Rather than directing them to our current high blood pressure page which caters for everyone, we wanted to prioritise the most important health message for each audience.
The genius of digital targeting
Digital targeting then came into its own. Because we could segment our audiences so carefully, we were able to create three different personalised landing pages that offer the audiences the message they need. We used a marketing model (SEE, THINK, DO) to identify our segments.
- People aged 50+ displaying ‘risk behaviours’ but no intent on getting checked (SEE)
- People 50+ showing they are already considering making positive health changes (THINK)
- People 50+ actively searching online for high blood pressure content (DO)
We used Facebook and Display advertising to reach our audience. We are very fortunate to have an internal creative team who produce some wonderful concepts, copy and graphics that our audiences love. We produced slightly different variants of the creative, depending on whether they were likely or not to have had their blood pressure checked already.
As the campaigns are always on, we are able to test, learn and optimise using a more agile working approach. We quickly saw using tools such as Sessioncam that people wanted more information, and we made changes to the landing pages based on Facebook comment feedback. Our changes increased time spent on site by one minute! We’ve also used Facebook comments to give us further ideas of new content (for example content on low blood pressure) we can develop so we can better support people.
Once the advert is shown to our audience segments, they are directed to personalised pages. Each of the personalised pages is specifically designed to speak to the segments motivations, and are therefore more likely to encourage their use of resources, engage with the content and crucially take action to support their own health need. We are working on back end personalisation so that in the future this personalisation will be hosted on one URL. We’re also planning to incorporate data capture on these pages so that audiences can sign up for tailored email journeys.
Results are in…
We have reached over four million people with the campaign, 500,000 people have clicked through, with a 1% CTR (BHF benchmark is 0.10%) and 1.52% engagement rate (BHF benchmark is between 0.5-1.5%) and have increased traffic to high blood pressure content across the site by 72%.

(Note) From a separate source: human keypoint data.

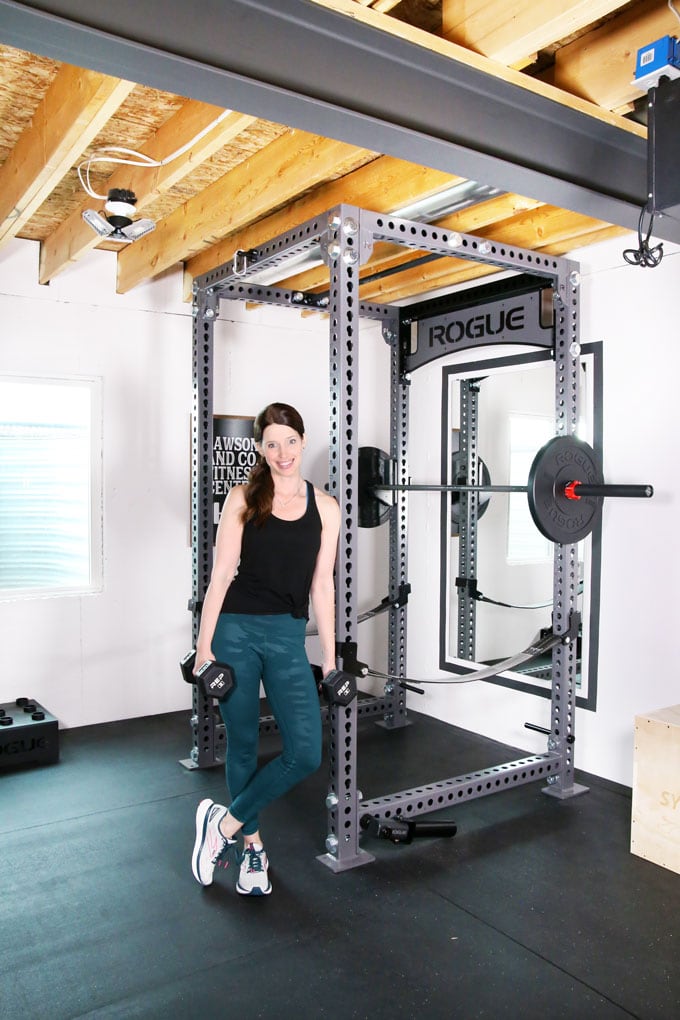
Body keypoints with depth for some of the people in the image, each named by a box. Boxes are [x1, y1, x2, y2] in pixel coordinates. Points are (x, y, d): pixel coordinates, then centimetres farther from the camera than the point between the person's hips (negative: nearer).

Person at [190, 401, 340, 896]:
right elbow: (222, 574, -1)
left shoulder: (324, 507, 5)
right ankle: (252, 844, 32)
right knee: (244, 747, 9)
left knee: (306, 753, -7)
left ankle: (226, 822, 15)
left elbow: (323, 585, 7)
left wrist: (330, 657, 7)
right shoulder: (243, 499, 1)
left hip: (289, 637, 2)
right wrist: (204, 644, -5)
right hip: (236, 631, -1)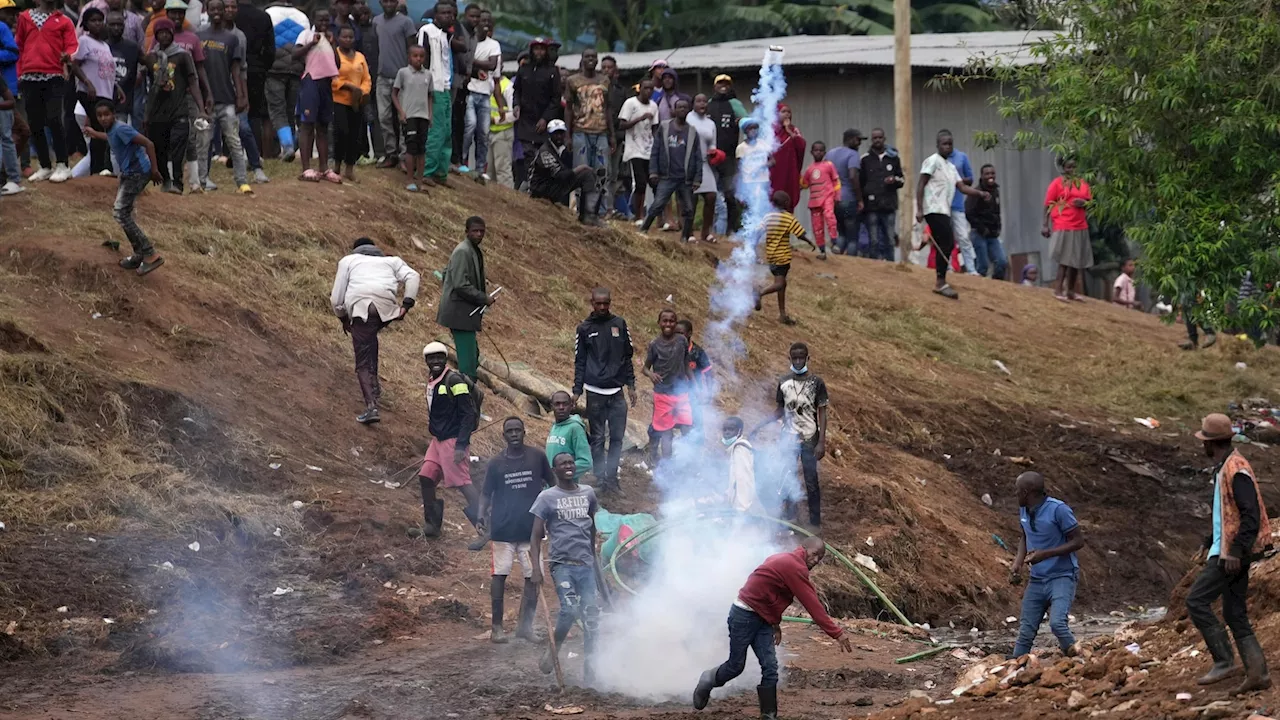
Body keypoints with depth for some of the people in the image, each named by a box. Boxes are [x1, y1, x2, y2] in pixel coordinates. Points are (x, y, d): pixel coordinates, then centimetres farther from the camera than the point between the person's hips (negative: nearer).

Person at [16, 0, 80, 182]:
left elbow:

Through the high dwell time (1.46) and SessionCam heatmaps, we can see that people are engaging with the content in this campaign and are likely to be reading the whole page before going elsewhere or leaving the site.
- Personalised high cholesterol campaign live and currently being optimised
- Atrial Fibrillation campaign launching in May, also personalised
- Exit surveys to be introduced on landing pages to monitor people’s likelihood to get their blood pressure checked and make changes to their everyday health.